Holmes re-explores the old monastic vows of poverty, obedience, and chastity so that they become particularly relevant to pastoral spiritual discipline and piety. He calls upon parish clergy to develop a parish piety. Holmes gives no prescription for numerical growth in parish life, but he does give some direction for developing spiritual depth in a parish. In the final chapters, Holmes stresses the need for clergy and lay people to have spiritual directors or partners. Angels too often look like demons, and demons can look like angels on the path; what looks smooth is rough, what looks dense can be clear. The spiritual life is that way, and we cannot figure it all out on our own. We become more vulnerable, accountable, and responsible for our spiritual lives when we find a soul friend, and thus open ourselves to God in new ways.

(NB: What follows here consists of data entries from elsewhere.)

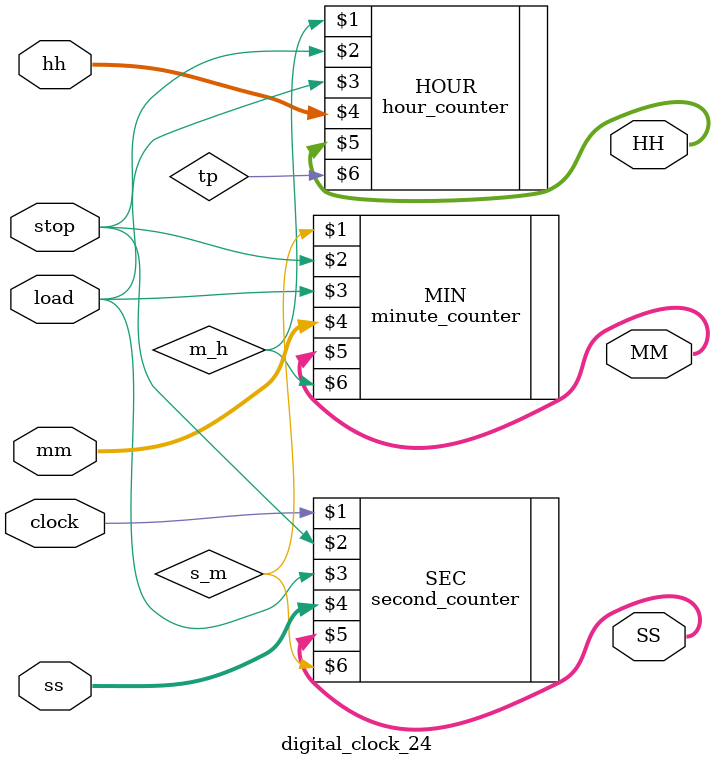
<source format=v>
`timescale 1ns / 1ps


module digital_clock_24(SS,MM,HH,clock,ss,mm,hh,load,stop);

input clock,load,stop;
output [5:0] SS,MM;
output [4:0] HH;
input [5:0] ss,mm;
input [4:0] hh;

wire s_m,m_h,tp;

second_counter SEC (clock,stop,load,ss,SS,s_m);
minute_counter MIN (s_m,stop,load,mm,MM,m_h);
hour_counter HOUR (m_h,stop,load,hh,HH,tp);

endmodule

</source>
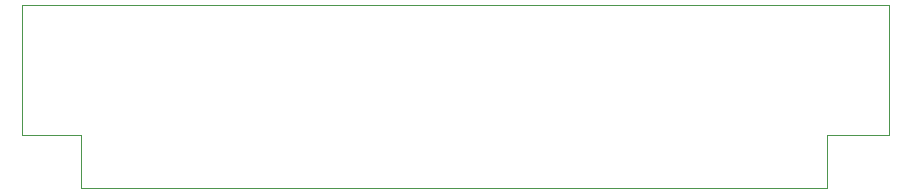
<source format=gm1>
G04 #@! TF.GenerationSoftware,KiCad,Pcbnew,(5.1.10)-1*
G04 #@! TF.CreationDate,2021-09-25T20:55:18-07:00*
G04 #@! TF.ProjectId,Atari130MX-adapter,41746172-6931-4333-904d-582d61646170,rev?*
G04 #@! TF.SameCoordinates,Original*
G04 #@! TF.FileFunction,Profile,NP*
%FSLAX46Y46*%
G04 Gerber Fmt 4.6, Leading zero omitted, Abs format (unit mm)*
G04 Created by KiCad (PCBNEW (5.1.10)-1) date 2021-09-25 20:55:18*
%MOMM*%
%LPD*%
G01*
G04 APERTURE LIST*
G04 #@! TA.AperFunction,Profile*
%ADD10C,0.050000*%
G04 #@! TD*
G04 #@! TA.AperFunction,Profile*
%ADD11C,0.120000*%
G04 #@! TD*
G04 APERTURE END LIST*
D10*
X23060000Y-36068000D02*
X18034000Y-36068000D01*
X86160000Y-36068000D02*
X91440000Y-36068000D01*
X91440000Y-25019000D02*
X91440000Y-36068000D01*
X18034000Y-25019000D02*
X91440000Y-25019000D01*
X18034000Y-36068000D02*
X18034000Y-25019000D01*
D11*
X23060000Y-40513000D02*
X23060000Y-36068000D01*
X86160000Y-40513000D02*
X86160000Y-36068000D01*
X23060000Y-40513000D02*
X86160000Y-40513000D01*
M02*

</source>
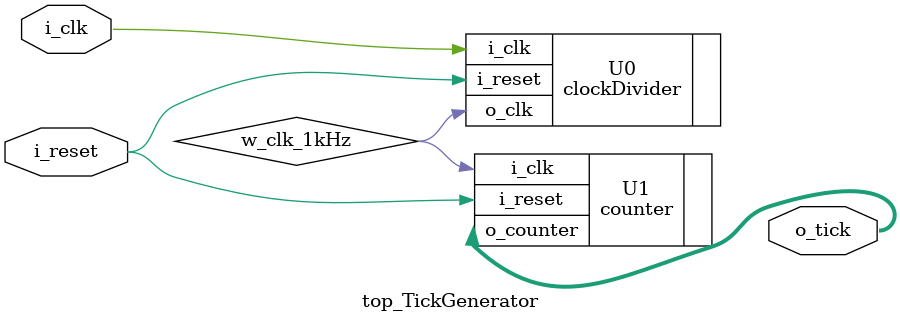
<source format=v>
`timescale 1ns / 1ps

module top_TickGenerator(
    input  i_clk,
    input  i_reset,
    output [31:0] o_tick
    );

    wire w_clk_1kHz;

    clockDivider U0(
    .i_clk(i_clk),
    .i_reset(i_reset),
    .o_clk(w_clk_1kHz)
    );

    counter U1(
    .i_clk(w_clk_1kHz),
    .i_reset(i_reset),
    .o_counter(o_tick)
    );
endmodule

</source>
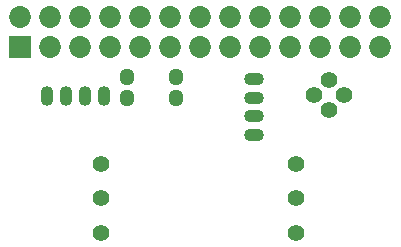
<source format=gbs>
%FSTAX23Y23*%
%MOIN*%
%SFA1B1*%

%IPPOS*%
%AMD30*
4,1,8,0.021700,-0.012800,0.021700,0.012800,0.008900,0.025700,-0.008900,0.025700,-0.021700,0.012800,-0.021700,-0.012800,-0.008900,-0.025700,0.008900,-0.025700,0.021700,-0.012800,0.0*
1,1,0.025720,0.008900,-0.012800*
1,1,0.025720,0.008900,0.012800*
1,1,0.025720,-0.008900,0.012800*
1,1,0.025720,-0.008900,-0.012800*
%
%ADD25C,0.072960*%
%ADD26R,0.072960X0.072960*%
%ADD27O,0.043310X0.066930*%
%ADD28O,0.066930X0.043310*%
%ADD29C,0.055240*%
G04~CAMADD=30~8~0.0~0.0~513.1~434.3~128.6~0.0~15~0.0~0.0~0.0~0.0~0~0.0~0.0~0.0~0.0~0~0.0~0.0~0.0~270.0~436.0~514.0*
%ADD30D30*%
%LNfront_flex_dev_board-1*%
%LPD*%
G54D25*
X0132Y0078D03*
Y0068D03*
X0122Y0078D03*
Y0068D03*
X0112Y0078D03*
Y0068D03*
X0102Y0078D03*
Y0068D03*
X0092Y0078D03*
Y0068D03*
X0082Y0078D03*
Y0068D03*
X0072Y0078D03*
Y0068D03*
X0062Y0078D03*
Y0068D03*
X0052Y0078D03*
Y0068D03*
X0042Y0078D03*
Y0068D03*
X0032Y0078D03*
Y0068D03*
X0022Y0078D03*
Y0068D03*
X0012Y0078D03*
G54D26*
X0012Y0068D03*
G54D27*
X00399Y00515D03*
X00336D03*
X00273D03*
X0021D03*
G54D28*
X009Y00385D03*
Y00448D03*
Y00511D03*
Y00574D03*
G54D29*
X012Y0052D03*
X0115Y0057D03*
X011Y0052D03*
X0115Y0047D03*
X01039Y00175D03*
X0039D03*
X0039Y0006D03*
X0104D03*
X01039Y0029D03*
X0039D03*
G54D30*
X00475Y0051D03*
X0064D03*
X00475Y0058D03*
X0064D03*
M02*
</source>
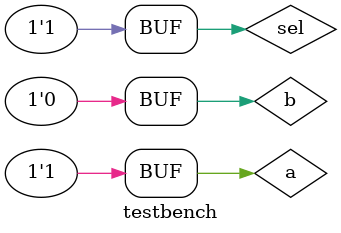
<source format=v>
module testbench();

	reg a, b, sel;
	wire dout;
	
	mux_tristate_buff TRISTATEMUX(
		.a(a),
		.b(b),
		.sel(sel),
		.dout(dout)
	);
	
	always @ (*) begin 
		$display ("a = %b, b = %b, sel = %b, dout = %b" , a, b, sel, dout);
	end
	
	initial begin 
		#1; a = 0; b = 0; sel = 0;
		#1; a = 1; b = 0; sel = 0;
		#1; a = 0; b = 1; sel = 0;
		#1; a = 1; b = 1; sel = 0;
		#1; a = 0; b = 0; sel = 1;
		#1; a = 1; b = 1; sel = 1;
		#1; a = 0; b = 1; sel = 1;
		#1; a = 1; b = 0; sel = 1;
	end
	
endmodule

</source>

The praying parish priest can intervene and help people see God’s presence in tragedies, which Holmes calls “events of enrichment.” It is here that Holmes becomes most poignant in his work, most personal in his effect. Often, he notes, the great tragedy in parish life is a death, which, ironically, is when we are most aware of God’s presence (or absence). It is then that we are most out of control, most dependent — begging to hear a word from the Lord. It is then that we call upon whatever spiritual strength we possess or can be given, when the clergy is the holiest and the Church prays the hardest. But should this not be so? After all, “The fundamental metaphor of the Christian story is that as we die with Christ we are raised with him. Death is the condition of life. We discover our life in our identification with death, particularly as it is experienced collaboratively. Perhaps the principal pastoral paradigm for the Christian life is the ministry to the dying, because we are all dying. This is the ultimate truth about us, and the truth that is ours is a ministry of ultimates.”
Within weeks of finishing these words, Holmes himself was dead, the victim of a stroke. In this book he engaged in a ministry of ultimates to his Church and its clergy. Through this book, published posthumously, Holmes’s ministry and definition of ministry live on. Spirituality for Ministry is a celebration of life and death and prayer, a fitting requiem for a prayer.